Records:
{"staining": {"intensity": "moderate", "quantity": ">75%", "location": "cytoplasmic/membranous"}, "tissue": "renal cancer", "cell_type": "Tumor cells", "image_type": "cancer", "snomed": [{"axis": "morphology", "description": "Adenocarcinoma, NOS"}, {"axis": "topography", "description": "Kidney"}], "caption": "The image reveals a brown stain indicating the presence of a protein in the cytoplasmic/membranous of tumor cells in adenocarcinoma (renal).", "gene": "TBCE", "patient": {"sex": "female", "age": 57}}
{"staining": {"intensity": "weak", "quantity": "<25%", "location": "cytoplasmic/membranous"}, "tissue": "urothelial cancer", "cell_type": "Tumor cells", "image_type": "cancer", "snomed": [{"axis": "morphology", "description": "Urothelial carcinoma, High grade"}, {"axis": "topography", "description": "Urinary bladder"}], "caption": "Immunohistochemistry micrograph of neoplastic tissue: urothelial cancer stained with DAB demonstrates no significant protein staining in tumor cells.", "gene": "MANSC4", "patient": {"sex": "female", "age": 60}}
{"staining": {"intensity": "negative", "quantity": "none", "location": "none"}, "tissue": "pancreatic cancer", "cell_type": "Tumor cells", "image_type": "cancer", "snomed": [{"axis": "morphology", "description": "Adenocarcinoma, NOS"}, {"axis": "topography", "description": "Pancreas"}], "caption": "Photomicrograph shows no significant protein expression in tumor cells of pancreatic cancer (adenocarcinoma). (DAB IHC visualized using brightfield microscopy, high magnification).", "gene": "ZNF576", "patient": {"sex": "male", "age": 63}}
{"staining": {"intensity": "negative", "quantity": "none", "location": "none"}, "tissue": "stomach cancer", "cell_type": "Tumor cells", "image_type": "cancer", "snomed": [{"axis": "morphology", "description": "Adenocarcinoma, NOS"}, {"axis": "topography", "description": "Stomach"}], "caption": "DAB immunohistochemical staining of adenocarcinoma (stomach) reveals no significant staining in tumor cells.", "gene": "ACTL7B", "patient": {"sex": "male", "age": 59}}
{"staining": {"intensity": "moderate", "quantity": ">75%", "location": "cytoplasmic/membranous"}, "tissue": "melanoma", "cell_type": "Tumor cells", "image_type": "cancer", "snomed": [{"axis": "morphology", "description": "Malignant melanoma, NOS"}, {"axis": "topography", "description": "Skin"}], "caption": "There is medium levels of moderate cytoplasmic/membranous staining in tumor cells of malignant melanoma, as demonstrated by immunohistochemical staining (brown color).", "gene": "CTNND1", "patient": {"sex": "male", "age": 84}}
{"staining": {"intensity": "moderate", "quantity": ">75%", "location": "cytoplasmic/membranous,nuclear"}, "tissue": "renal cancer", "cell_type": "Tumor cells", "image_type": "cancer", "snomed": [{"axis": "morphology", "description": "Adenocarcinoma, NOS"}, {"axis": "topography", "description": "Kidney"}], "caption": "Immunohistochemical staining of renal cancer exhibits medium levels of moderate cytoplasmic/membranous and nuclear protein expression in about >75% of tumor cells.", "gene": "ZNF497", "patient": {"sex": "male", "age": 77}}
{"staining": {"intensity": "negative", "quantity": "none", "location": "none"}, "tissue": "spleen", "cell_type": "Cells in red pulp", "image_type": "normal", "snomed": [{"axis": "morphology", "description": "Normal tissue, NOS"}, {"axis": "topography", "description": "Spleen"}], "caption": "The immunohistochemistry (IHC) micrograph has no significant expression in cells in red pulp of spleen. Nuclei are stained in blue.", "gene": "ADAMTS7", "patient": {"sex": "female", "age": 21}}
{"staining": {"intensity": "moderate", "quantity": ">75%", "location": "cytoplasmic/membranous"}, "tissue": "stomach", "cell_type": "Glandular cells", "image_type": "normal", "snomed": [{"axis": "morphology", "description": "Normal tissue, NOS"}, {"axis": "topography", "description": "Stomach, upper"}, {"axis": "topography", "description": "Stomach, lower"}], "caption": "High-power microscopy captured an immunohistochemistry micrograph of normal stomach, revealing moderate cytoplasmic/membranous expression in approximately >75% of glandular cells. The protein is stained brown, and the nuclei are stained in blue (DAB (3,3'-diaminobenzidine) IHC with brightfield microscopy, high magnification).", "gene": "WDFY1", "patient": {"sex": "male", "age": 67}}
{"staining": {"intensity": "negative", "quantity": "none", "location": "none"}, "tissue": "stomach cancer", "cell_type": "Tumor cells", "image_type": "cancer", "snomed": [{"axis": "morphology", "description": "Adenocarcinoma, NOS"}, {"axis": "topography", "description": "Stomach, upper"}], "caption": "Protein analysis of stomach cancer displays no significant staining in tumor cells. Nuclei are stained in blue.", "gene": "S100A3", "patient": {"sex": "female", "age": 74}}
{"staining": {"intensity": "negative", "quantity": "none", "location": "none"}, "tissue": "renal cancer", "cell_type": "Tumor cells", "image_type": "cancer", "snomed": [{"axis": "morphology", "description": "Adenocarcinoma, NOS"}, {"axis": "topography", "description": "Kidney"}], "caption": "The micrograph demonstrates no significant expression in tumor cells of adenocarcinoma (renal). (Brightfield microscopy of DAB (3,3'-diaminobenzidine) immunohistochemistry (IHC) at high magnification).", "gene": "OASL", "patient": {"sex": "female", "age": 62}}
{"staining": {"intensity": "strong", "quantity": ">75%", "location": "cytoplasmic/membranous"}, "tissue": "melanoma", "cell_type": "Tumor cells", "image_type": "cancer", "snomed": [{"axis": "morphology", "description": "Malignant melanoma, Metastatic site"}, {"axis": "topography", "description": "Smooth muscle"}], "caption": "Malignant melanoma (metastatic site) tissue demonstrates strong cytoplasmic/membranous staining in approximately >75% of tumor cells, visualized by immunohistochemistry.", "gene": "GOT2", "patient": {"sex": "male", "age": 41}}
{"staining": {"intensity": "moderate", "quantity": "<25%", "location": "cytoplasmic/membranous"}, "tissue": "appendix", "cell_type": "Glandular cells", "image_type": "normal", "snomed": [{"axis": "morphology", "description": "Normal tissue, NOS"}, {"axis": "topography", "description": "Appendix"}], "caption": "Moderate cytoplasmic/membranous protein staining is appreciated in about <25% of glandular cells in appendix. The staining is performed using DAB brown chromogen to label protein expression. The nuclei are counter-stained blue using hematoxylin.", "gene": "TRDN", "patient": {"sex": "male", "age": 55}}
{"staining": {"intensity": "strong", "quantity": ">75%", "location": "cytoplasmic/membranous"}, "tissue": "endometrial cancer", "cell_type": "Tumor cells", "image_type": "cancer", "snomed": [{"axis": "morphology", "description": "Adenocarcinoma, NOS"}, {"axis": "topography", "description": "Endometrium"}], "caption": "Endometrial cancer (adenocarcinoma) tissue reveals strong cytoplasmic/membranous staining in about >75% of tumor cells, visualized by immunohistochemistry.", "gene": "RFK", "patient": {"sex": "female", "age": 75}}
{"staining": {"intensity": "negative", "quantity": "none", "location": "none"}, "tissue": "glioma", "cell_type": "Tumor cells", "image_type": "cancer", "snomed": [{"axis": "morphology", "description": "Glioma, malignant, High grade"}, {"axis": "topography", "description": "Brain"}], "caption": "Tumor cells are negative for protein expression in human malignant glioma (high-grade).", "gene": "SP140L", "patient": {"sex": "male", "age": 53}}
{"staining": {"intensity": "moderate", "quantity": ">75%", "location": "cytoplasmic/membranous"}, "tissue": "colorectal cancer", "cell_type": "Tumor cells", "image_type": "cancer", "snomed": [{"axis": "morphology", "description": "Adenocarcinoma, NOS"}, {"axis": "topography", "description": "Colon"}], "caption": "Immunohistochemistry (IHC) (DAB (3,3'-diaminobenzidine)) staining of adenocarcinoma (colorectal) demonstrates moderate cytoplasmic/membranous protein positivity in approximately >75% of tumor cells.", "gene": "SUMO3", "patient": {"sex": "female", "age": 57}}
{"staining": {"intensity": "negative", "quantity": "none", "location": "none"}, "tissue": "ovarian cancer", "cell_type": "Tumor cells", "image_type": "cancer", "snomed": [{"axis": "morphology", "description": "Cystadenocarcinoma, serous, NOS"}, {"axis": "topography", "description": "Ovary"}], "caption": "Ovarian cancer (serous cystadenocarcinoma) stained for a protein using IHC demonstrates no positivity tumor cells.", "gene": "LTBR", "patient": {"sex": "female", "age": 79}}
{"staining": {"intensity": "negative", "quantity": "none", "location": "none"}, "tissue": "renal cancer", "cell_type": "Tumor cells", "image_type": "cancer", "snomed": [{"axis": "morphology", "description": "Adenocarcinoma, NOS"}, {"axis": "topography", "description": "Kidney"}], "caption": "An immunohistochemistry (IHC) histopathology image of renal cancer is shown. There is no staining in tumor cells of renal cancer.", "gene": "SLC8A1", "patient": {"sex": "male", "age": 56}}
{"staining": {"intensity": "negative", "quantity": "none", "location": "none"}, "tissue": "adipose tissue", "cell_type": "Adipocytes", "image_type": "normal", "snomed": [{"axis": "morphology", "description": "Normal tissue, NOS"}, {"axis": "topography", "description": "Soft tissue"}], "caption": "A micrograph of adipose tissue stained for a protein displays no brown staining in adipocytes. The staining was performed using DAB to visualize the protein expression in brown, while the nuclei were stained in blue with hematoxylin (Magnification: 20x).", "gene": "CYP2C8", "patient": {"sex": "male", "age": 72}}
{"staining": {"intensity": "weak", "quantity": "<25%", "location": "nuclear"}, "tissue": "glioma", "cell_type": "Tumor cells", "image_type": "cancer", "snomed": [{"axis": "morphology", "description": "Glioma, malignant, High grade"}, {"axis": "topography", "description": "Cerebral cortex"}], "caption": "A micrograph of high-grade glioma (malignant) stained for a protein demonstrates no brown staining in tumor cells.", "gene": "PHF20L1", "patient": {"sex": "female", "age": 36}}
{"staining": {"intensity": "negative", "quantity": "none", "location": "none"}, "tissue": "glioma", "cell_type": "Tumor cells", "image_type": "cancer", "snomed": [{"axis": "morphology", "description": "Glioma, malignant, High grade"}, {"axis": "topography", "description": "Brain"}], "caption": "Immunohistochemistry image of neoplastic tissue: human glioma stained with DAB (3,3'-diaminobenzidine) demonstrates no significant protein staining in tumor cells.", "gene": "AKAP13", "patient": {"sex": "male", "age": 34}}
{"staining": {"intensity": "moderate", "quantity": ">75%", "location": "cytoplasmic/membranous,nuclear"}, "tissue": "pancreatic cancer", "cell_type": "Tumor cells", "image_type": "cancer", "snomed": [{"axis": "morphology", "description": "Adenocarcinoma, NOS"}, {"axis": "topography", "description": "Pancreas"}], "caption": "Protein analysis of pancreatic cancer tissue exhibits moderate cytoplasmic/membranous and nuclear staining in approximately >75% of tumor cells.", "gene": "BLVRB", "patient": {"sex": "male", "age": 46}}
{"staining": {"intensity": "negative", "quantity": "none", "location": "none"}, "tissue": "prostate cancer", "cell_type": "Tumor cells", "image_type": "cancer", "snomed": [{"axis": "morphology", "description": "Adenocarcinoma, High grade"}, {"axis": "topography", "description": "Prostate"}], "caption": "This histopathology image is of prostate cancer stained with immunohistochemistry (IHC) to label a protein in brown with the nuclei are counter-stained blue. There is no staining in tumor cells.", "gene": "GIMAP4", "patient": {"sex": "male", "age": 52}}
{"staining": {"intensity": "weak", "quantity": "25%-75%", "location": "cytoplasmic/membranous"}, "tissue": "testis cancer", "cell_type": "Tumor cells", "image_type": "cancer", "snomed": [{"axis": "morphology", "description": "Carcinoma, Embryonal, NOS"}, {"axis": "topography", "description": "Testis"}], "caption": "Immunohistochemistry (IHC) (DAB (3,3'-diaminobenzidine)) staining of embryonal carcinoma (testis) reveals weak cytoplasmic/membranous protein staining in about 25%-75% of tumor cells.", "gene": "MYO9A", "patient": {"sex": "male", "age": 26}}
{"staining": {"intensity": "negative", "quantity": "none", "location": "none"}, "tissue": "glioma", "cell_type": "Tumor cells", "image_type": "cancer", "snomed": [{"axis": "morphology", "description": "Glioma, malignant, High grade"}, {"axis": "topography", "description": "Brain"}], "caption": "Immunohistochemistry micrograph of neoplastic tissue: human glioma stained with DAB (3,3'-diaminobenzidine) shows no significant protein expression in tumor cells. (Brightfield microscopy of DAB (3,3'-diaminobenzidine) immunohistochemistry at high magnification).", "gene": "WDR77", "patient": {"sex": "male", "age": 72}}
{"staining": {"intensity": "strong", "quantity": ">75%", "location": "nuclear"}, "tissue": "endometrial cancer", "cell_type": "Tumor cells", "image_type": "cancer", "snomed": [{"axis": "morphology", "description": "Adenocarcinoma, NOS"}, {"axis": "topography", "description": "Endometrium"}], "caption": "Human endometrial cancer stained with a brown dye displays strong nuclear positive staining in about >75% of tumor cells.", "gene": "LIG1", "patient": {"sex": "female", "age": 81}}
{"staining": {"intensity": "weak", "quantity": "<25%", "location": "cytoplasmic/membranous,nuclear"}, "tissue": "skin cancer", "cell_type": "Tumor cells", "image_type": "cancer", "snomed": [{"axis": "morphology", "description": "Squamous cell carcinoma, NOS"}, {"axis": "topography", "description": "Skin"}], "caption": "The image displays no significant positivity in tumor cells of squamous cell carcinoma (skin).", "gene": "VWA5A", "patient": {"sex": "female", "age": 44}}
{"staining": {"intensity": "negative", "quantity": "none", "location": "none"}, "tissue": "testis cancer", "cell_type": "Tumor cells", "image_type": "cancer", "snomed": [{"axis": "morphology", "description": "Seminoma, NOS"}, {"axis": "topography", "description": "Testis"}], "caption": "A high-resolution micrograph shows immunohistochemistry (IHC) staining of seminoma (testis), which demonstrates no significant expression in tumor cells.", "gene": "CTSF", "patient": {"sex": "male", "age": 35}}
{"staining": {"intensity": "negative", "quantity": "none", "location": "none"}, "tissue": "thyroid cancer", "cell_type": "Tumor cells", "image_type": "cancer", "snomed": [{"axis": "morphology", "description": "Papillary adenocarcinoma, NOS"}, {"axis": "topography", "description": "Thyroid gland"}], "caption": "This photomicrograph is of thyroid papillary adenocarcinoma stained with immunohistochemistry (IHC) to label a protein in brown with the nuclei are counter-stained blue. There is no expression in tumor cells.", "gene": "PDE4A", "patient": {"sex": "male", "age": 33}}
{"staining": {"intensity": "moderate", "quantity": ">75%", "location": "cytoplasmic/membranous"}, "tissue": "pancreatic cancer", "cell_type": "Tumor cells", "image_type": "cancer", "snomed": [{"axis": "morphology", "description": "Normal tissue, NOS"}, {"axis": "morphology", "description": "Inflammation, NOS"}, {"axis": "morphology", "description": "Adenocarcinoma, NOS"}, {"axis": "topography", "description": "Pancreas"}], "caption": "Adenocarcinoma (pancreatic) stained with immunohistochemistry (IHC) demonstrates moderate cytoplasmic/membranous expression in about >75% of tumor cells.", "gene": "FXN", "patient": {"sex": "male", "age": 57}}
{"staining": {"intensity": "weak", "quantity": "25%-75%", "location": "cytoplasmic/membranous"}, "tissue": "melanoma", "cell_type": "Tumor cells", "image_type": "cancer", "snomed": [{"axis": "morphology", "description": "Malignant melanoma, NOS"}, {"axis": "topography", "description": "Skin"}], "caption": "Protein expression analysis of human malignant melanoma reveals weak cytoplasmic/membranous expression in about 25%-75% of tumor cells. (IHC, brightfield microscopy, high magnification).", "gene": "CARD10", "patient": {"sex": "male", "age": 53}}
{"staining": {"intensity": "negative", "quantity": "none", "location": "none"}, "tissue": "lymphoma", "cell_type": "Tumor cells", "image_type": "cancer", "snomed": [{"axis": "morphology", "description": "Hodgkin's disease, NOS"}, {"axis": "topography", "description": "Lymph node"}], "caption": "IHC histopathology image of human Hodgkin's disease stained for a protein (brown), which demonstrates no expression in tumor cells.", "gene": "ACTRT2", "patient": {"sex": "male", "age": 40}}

What is required:
Starting with the first line of the entries, transcribe every line up to and including the one with "neoplastic tissue: urothelial".

Expected answer:
{"staining": {"intensity": "moderate", "quantity": ">75%", "location": "cytoplasmic/membranous"}, "tissue": "renal cancer", "cell_type": "Tumor cells", "image_type": "cancer", "snomed": [{"axis": "morphology", "description": "Adenocarcinoma, NOS"}, {"axis": "topography", "description": "Kidney"}], "caption": "The image reveals a brown stain indicating the presence of a protein in the cytoplasmic/membranous of tumor cells in adenocarcinoma (renal).", "gene": "TBCE", "patient": {"sex": "female", "age": 57}}
{"staining": {"intensity": "weak", "quantity": "<25%", "location": "cytoplasmic/membranous"}, "tissue": "urothelial cancer", "cell_type": "Tumor cells", "image_type": "cancer", "snomed": [{"axis": "morphology", "description": "Urothelial carcinoma, High grade"}, {"axis": "topography", "description": "Urinary bladder"}], "caption": "Immunohistochemistry micrograph of neoplastic tissue: urothelial cancer stained with DAB demonstrates no significant protein staining in tumor cells.", "gene": "MANSC4", "patient": {"sex": "female", "age": 60}}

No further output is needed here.